We have demonstrated the stabilization and electronic control of the CEP of high-power femtosecond laser pulses, generated in a grating-based CPA kHz Ti:sapphire laser, using the direct locking technique and the slow feedback loop. An f-2f SI was set up for monitoring the CEP evolution of the amplified laser pulses and providing the slow feedback signal. We measured the CEP stability of 1.2 rad only with the direct locking loop and 180 mrad with an additional slow feedback loop. The long-term operation of up to 180 seconds was demonstrated. The electronic CEP modulations with arbitrarily shaped signals that can be easily and intuitively realized in the direct locking loop was also successfully demonstrated with the amplified pulses, confirming the reliability of our technique. Our result also demonstrates the CEP stabilization, driven by a slow feedback loop for a good long-term stability, is achieved with the highest pulse energy of 4.2 mJ.

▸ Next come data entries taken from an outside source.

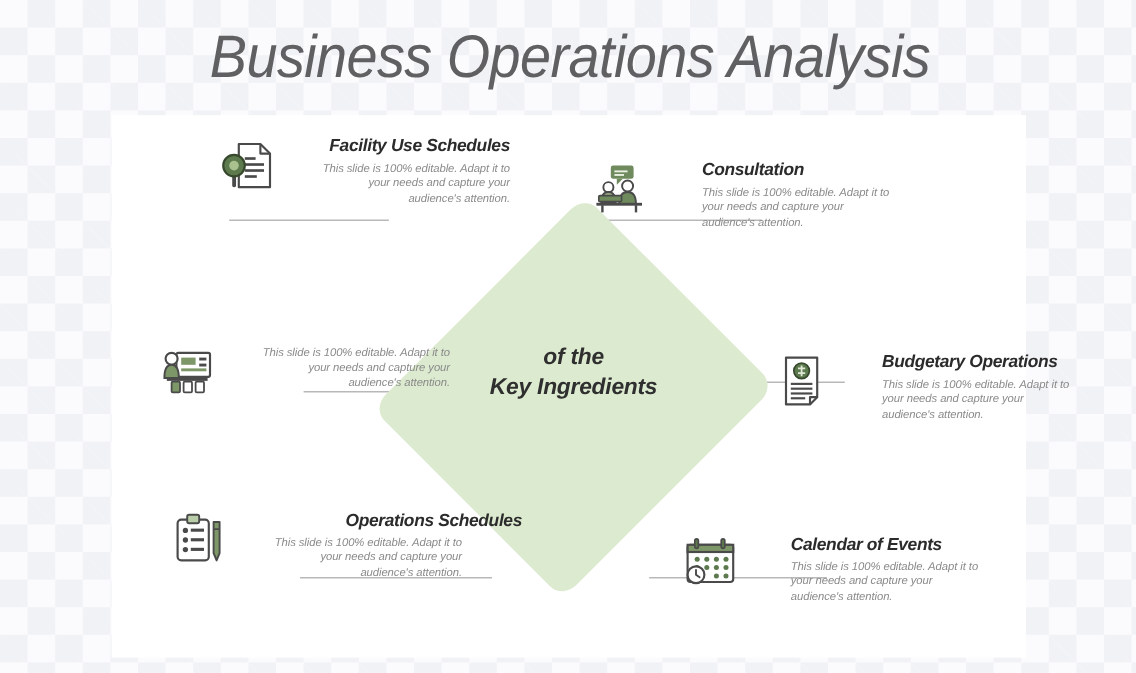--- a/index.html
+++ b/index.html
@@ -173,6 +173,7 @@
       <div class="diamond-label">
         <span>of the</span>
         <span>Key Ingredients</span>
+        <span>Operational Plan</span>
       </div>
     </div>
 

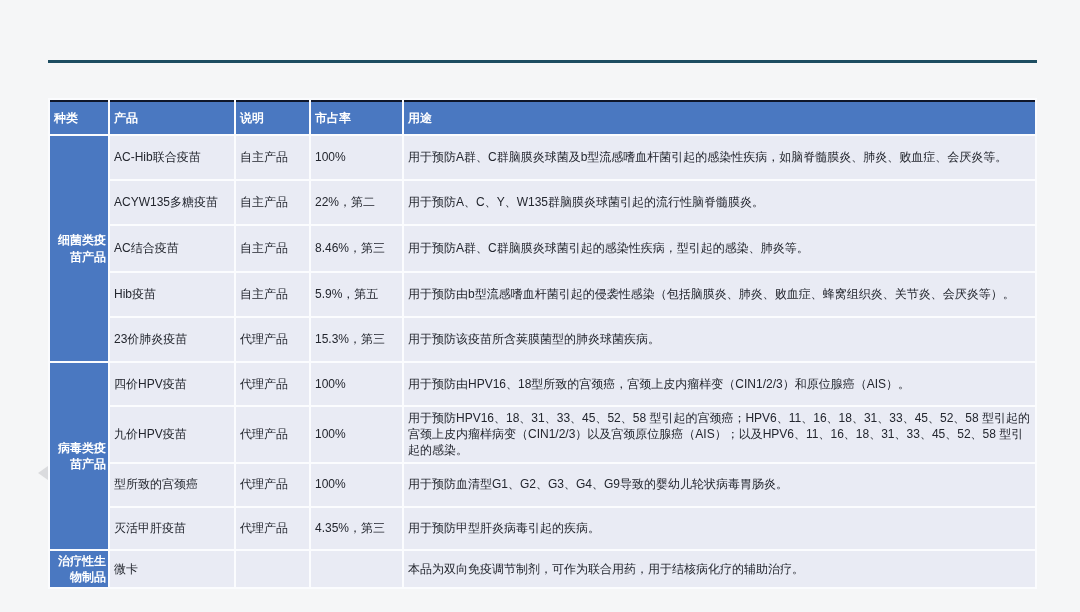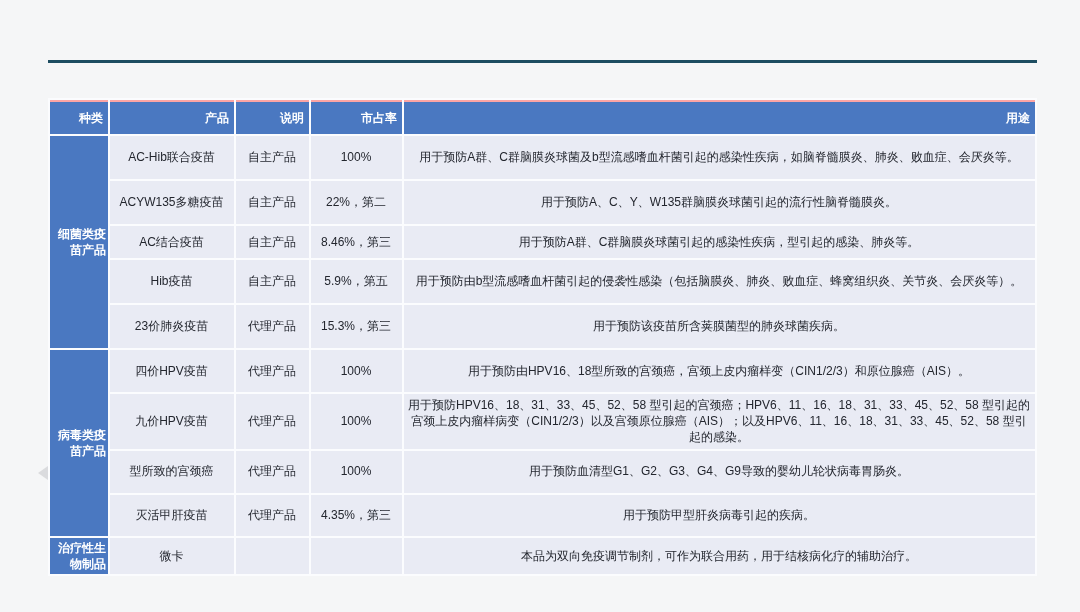--- a/index.html
+++ b/index.html
@@ -43,8 +43,8 @@
   }
   .tbl thead th{
     background:#4a78c1;color:#ffffff;
-    font-weight:bold;text-align:right;
-    border-top:2px solid #fca5a5;
+    font-weight:bold;text-align:left;
+    border-top:2px solid #0f172a;
     height:26px;
   }
   .tbl td{

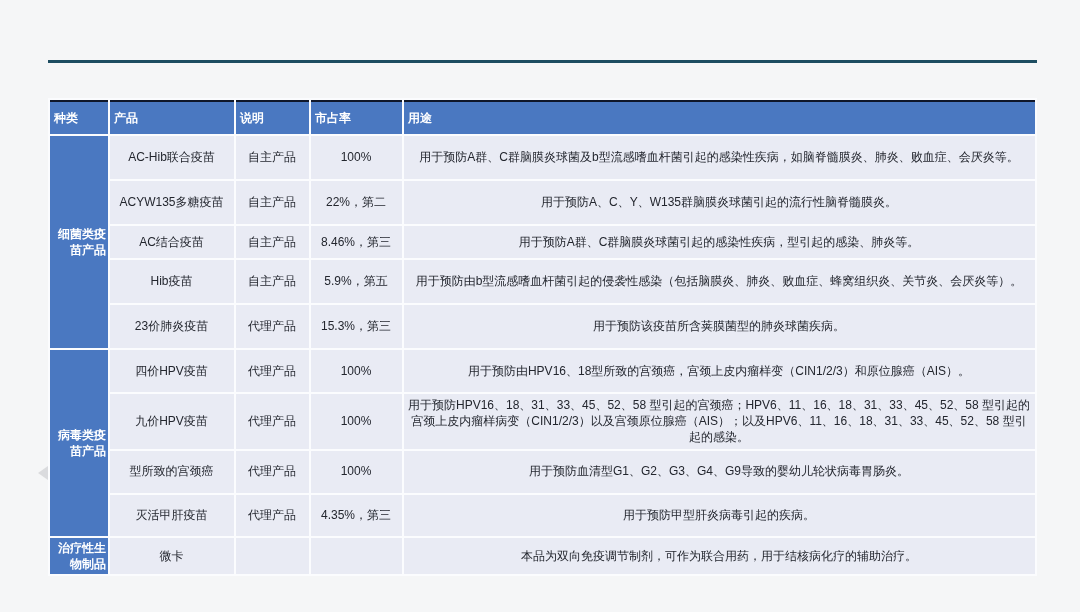--- a/index.html
+++ b/index.html
@@ -49,7 +49,7 @@
   }
   .tbl td{
     background:#e9ebf4;color:#23262e;
-    text-align:center;
+    text-align:left;
   }
   .tbl th.cat{
     background:#4a78c1;color:#ffffff;

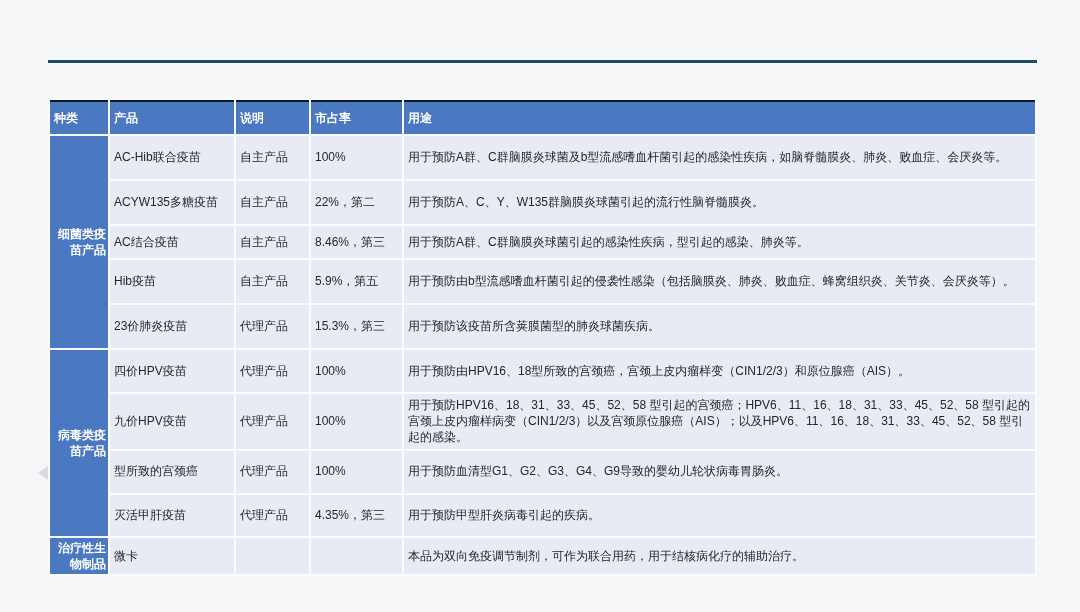--- a/index.html
+++ b/index.html
@@ -98,7 +98,7 @@
         <td>22%，第二</td>
         <td class="use-cell">用于预防A、C、Y、W135群脑膜炎球菌引起的流行性脑脊髓膜炎。</td>
       </tr>
-      <tr style="height:32px">
+      <tr style="height:45px">
         <td>AC结合疫苗</td>
         <td>自主产品</td>
         <td>8.46%，第三</td>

In conclusion, we extended the usefulness of the direct CEP locking technique to our femtosecond CPA laser system, so that the CPA laser can provide high-power CEP-controlled femtosecond laser pulses with a low phase jitter. Further improvement of long-term stability and the high-energy pulse compression technique using filamentation phenomenon will allow an efficient way of generating high-power CEP-controlled few-cycle optical pulses for attosecond science.